Todo comenzó a cambiar con la llegada de la democracia, y aunque aún se está lejos de la equiparación con los hombres en muchos aspectos, la mujer ha penetrado muy rápidamente, en términos históricos, en el mundo político y los cargos de gestión de la sociedad. Ha aumentado el número de mujeres en puestos de poder, su presencia en el mundo de las principales profesiones e incluso su poder de decisión en muchas familias donde antes solo contaba la palabra del marido.
¿Nos podemos extrañar de que este cambio provoque una reacción violenta en muchos hombres acostumbrados a considerar a la mujer como una posesión suya? ¿Quién tiene interés en matar a una persona que se ocupa de las tareas de la casa y se somete dócilmente a las exigencias de su marido?

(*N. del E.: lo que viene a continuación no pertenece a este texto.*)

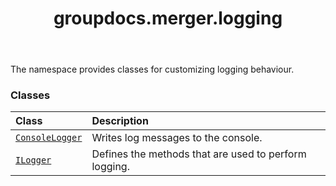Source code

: ﻿---
title: groupdocs.merger.logging
second_title: GroupDocs.Merger for Python via .NET API References
description: 
type: docs
url: /python-net/groupdocs.merger.logging/
is_root: false
weight: 10
---

The namespace provides classes for customizing logging behaviour.

### Classes
| Class | Description |
| :- | :- |
| [`ConsoleLogger`](/merger/python-net/groupdocs.merger.logging/consolelogger) | Writes log messages to the console. |
| [`ILogger`](/merger/python-net/groupdocs.merger.logging/ilogger) | Defines the methods that are used to perform logging. |


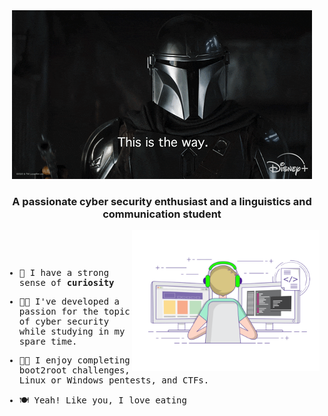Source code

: <div align="center">
  <img width="auto" height="auto" src="./resources/images/mandalorian.gif"/>
  <h3>A passionate cyber security enthusiast and a linguistics and communication student</h3>
</div>

  <img align="right" width="300" height="auto" src="./resources/images/coding-freak.gif"/>

<div align="left">
  <samp>

<p>&nbsp;</p>
<p>&nbsp;</p>
    
- 👻 I have a strong sense of **curiosity**

- 👨‍💻 I've developed a passion for the topic of cyber security while studying in my spare time.

- 🐱‍👤 I enjoy completing boot2root challenges, Linux or Windows pentests, and CTFs.

- 🍽  Yeah! Like you, I love eating
    
<p>&nbsp;</p>
  
  </samp>
</div>
 

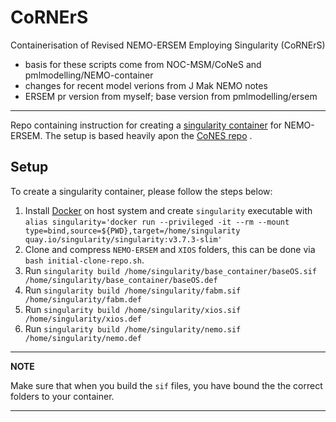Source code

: # CoRNErS
Containerisation of Revised NEMO-ERSEM Employing Singularity (CoRNErS)

- basis for these scripts come from NOC-MSM/CoNeS and pmlmodelling/NEMO-container
- changes for recent model verions from J Mak NEMO notes
- ERSEM pr version from myself; base version from pmlmodelling/ersem

---

Repo containing instruction for creating a [singularity container](https://sylabs.io/guides/3.5/user-guide/introduction.html) for NEMO-ERSEM. The setup is based heavily apon the [CoNES repo](https://github.com/NOC-MSM/CoNES) .

## Setup

To create a singularity container, please follow the steps below:

1. Install [Docker](https://docs.docker.com/get-docker/) on host system and create `singularity` executable with `alias singularity='docker run --privileged -it --rm --mount type=bind,source=${PWD},target=/home/singularity quay.io/singularity/singularity:v3.7.3-slim'`
2. Clone and compress `NEMO-ERSEM` and `XIOS` folders, this can be done via `bash initial-clone-repo.sh`.
3. Run `singularity build /home/singularity/base_container/baseOS.sif /home/singularity/base_container/baseOS.def`
4. Run `singularity build /home/singularity/fabm.sif /home/singularity/fabm.def`
5. Run `singularity build /home/singularity/xios.sif /home/singularity/xios.def`
6. Run `singularity build /home/singularity/nemo.sif /home/singularity/nemo.def`

---
**NOTE**

Make sure that when you build the `sif` files, you have bound the the correct folders to your container.

---
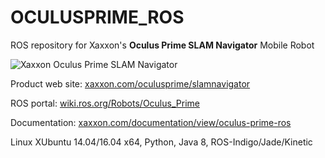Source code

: # OCULUSPRIME_ROS #

ROS repository for Xaxxon's **Oculus Prime SLAM Navigator** Mobile Robot

![Xaxxon Oculus Prime SLAM Navigator](http://www.xaxxon.com/images/oculusprime/oculusprime_elevation.jpg)

Product web site:
[ xaxxon.com/oculusprime/slamnavigator ](http://www.xaxxon.com/oculusprime/slamnavigator)

ROS portal:
[ wiki.ros.org/Robots/Oculus_Prime ](http://wiki.ros.org/Robots/Oculus_Prime)

Documentation:
[ xaxxon.com/documentation/view/oculus-prime-ros ](http://www.xaxxon.com/documentation/view/oculus-prime-ros)


Linux XUbuntu 14.04/16.04 x64, Python, Java 8, ROS-Indigo/Jade/Kinetic
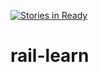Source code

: [![Stories in Ready](https://badge.waffle.io/Szop-Kradziej/rail-learn.png?label=ready&title=Ready)](https://waffle.io/Szop-Kradziej/rail-learn)
# rail-learn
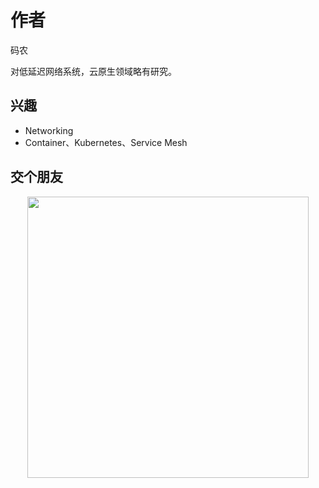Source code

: # 作者

码农

对低延迟网络系统，云原生领域略有研究。

## 兴趣

- Networking
- Container、Kubernetes、Service Mesh

## 交个朋友 

<div  align="center">
	<img src="../assets/webchat.jpg" width = "450"  align=center />
	<p></p>
</div>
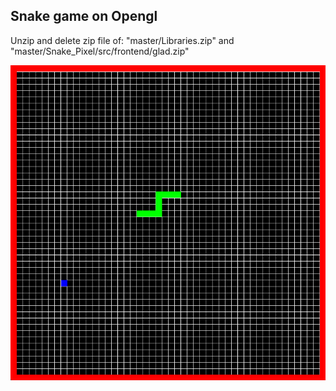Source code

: ## Snake game on Opengl

Unzip and delete zip file of: "master/Libraries.zip" and "master/Snake_Pixel/src/frontend/glad.zip"

![foto](https://github.com/asier-vega-gutierrez/Snake_Pixel/blob/master/Doc/screenshot.png)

Mientras no se cuestionaron los papeles femeninos tradicionales, no estuvo en peligro la vida de las mujeres. La violencia, aunque muy presente en estos casos, no suele tomar la forma de un homicidio y ni siquiera suelen presentarse denuncias por agresiones físicas o violencia verbal.
Pero cuando las mujeres comienzan a reivindicar su papel en la sociedad y a tomar sus propias decisiones las cosas cambian, y mucho más si deciden separarse de su pareja. Se activan en algunos hombres los mismos mecanismos que se disparan cuando se les priva de una propiedad a la que suponen que tienen derecho: si no va a ser para mí que no sea para nadie.
Es difícil saber si la violencia machista ha aumentado en los últimos tiempos; hace cuarenta años no se llevaban estadísticas que discriminaran los crímenes machistas de los otros y las denuncias por violencia física o psíquica eran prácticamente inexistentes. Es posible que la diferencia radique en la falta de publicidad de antaño. Pero también es probable que al menos las agresiones físicas graves y los homicidios hayan crecido en la misma medida en que aumentó el número de mujeres que han decidido tomar las riendas de su propia vida. La mentalidad primitiva de muchos hombres no cambia al mismo ritmo que aumenta la autonomía femenina. Por supuesto que son indispensables las leyes, y sobre todo los servicios sociales de apoyo y los esfuerzos en la educación de los jóvenes. Pero me temo que el precio de esa autonomía femenina implica un aumento de la resistencia por parte de quienes no terminan de aceptarla. Y esto tiene difícil solución, porque esos hombres comparten la tesis del libro recientemente publicado por el arzobispado de Granada: la culpa es de ellas, por negarse a ser sumisas.